Some of our leaders recently visited a local church holding a seminar on how to welcome new visitors. The practical advice and suggestions were all very helpful, but there was a phrase that caught our attention. During the seminar the speaker made a case for allowing non-members to serve in various ministries. The understanding seemed to be that if one gets plugged into the church they are more likely to return for subsequent Sundays. The hope was that eventually said person would come to know Jesus through exposure to other Christians, and eventually place their membership with the church. The speaker summarized this ministerial philosophy with the slogan, “belong before you believe.” In other words, whether one is a Christian, or simply a seeker there are no practical “lines in the sand” so to speak.

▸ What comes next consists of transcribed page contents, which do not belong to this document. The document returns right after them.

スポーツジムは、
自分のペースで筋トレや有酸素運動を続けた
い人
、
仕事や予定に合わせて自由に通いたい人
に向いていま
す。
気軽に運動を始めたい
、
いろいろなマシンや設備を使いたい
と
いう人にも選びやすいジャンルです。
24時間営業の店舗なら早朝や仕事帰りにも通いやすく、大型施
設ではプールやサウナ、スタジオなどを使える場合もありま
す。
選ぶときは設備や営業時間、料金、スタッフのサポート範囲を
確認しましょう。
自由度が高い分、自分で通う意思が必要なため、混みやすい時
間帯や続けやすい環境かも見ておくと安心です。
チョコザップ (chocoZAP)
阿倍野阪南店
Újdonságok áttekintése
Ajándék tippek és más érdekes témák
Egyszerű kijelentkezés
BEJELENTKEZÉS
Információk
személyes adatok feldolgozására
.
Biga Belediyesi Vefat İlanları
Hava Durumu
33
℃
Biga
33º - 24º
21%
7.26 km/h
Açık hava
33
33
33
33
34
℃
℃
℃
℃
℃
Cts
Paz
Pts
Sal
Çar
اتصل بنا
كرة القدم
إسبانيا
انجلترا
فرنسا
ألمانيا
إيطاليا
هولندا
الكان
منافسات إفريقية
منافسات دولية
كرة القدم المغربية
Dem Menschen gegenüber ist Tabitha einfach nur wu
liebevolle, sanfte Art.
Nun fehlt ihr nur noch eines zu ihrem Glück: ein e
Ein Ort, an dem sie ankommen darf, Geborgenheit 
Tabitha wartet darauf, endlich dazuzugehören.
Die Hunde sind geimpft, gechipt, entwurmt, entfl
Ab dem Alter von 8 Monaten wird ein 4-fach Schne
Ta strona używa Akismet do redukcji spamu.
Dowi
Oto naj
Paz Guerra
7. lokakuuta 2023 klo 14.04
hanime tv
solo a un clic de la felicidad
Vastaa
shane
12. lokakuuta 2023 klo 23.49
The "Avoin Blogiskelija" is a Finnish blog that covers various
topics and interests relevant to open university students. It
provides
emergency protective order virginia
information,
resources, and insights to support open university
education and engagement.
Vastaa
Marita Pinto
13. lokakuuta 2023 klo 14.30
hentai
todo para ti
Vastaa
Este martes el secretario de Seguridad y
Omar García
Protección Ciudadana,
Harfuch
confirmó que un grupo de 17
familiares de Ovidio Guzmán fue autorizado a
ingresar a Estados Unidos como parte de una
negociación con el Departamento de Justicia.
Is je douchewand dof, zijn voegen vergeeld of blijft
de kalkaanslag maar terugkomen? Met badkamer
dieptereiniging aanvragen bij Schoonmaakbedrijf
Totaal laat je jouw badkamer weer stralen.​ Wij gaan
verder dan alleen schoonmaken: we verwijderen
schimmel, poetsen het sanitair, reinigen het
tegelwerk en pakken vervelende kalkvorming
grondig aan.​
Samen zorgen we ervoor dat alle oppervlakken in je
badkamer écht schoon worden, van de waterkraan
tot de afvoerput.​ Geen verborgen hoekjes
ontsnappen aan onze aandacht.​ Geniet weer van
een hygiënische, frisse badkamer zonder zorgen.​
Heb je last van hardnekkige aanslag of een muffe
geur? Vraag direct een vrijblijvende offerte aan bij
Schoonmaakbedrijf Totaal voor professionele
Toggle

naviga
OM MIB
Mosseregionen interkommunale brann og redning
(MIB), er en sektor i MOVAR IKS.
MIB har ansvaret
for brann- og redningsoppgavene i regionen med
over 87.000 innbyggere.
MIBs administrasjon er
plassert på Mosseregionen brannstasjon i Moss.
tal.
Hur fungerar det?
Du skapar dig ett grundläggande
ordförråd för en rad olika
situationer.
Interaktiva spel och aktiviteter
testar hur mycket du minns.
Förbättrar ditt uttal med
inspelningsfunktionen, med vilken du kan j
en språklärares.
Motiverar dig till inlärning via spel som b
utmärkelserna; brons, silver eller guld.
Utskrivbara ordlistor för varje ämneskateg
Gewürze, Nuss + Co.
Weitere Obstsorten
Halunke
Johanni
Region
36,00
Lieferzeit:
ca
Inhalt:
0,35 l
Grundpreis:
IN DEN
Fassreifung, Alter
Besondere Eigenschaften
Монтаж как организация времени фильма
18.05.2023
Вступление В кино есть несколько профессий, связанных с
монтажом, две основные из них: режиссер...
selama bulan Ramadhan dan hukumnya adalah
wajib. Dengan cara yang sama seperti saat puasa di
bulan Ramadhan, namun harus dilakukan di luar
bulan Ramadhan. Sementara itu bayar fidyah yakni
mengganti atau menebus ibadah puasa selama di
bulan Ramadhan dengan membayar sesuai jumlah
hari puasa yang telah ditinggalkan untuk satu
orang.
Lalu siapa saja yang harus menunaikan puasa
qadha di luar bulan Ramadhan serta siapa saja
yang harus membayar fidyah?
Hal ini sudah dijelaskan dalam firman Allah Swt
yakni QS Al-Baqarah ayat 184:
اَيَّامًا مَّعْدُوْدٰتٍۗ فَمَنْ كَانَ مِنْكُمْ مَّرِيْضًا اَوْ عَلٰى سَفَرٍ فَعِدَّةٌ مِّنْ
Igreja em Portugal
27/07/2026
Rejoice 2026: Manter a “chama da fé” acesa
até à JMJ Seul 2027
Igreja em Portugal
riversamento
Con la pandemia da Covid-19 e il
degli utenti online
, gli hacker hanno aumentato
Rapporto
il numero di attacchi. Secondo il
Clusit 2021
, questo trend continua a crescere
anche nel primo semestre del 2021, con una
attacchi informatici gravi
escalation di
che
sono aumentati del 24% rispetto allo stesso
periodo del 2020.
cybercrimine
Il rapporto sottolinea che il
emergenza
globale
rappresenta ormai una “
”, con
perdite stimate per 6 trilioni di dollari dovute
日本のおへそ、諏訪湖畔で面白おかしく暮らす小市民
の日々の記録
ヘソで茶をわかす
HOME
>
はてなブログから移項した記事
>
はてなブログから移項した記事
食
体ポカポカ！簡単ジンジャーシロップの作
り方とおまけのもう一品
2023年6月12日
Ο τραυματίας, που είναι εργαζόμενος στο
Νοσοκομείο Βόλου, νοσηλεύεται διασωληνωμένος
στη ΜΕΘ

I get the heart and logic behind this statement, but I wonder if it’s biblical. It sounds pious but it may be missing the mark. It is definitely more pragmatic and yields immediate results, but is it the most healthy pursuit? Should we not call people to “believe before you belong?” Didn’t Jesus live out this philosophy? Some will reply—“Yeah but Jesus was accused for hanging out with drunks, prostitutes, and the unclean!” True, but we must ask ourselves—did Jesus hang around these people arbitrarily without any call for a change of lifestyle? Or did Jesus hang around these people for the sole purpose of calling them to “repent for the Kingdom is at hand?”
- It was Jesus, was it not, who told the rich man to sell all of his possessions and give it to the poor before being allowed in the Kingdom (Matthew 19).
- It was Jesus who said to the man who requested he bury his father before following Jesus, “let the dead bury the dead (Matthew 8).”
- It was Jesus who said the road to eternal life was narrow and few would find it (Matthew 7).
- It was Jesus who said that in order to follow him you would have to love him more than your entire family (Matthew 10).
- It was Jesus who said that one would have to deny themselves, and take up their cross in order to follow him (Matthew 16).
In other words, have we as a church become so obsessed with attracting people into our community that we have neglected to set any standard by which one can come in? Perhaps instead of leaving the front doors of the church wide open and the back doors closed it should be the other way around.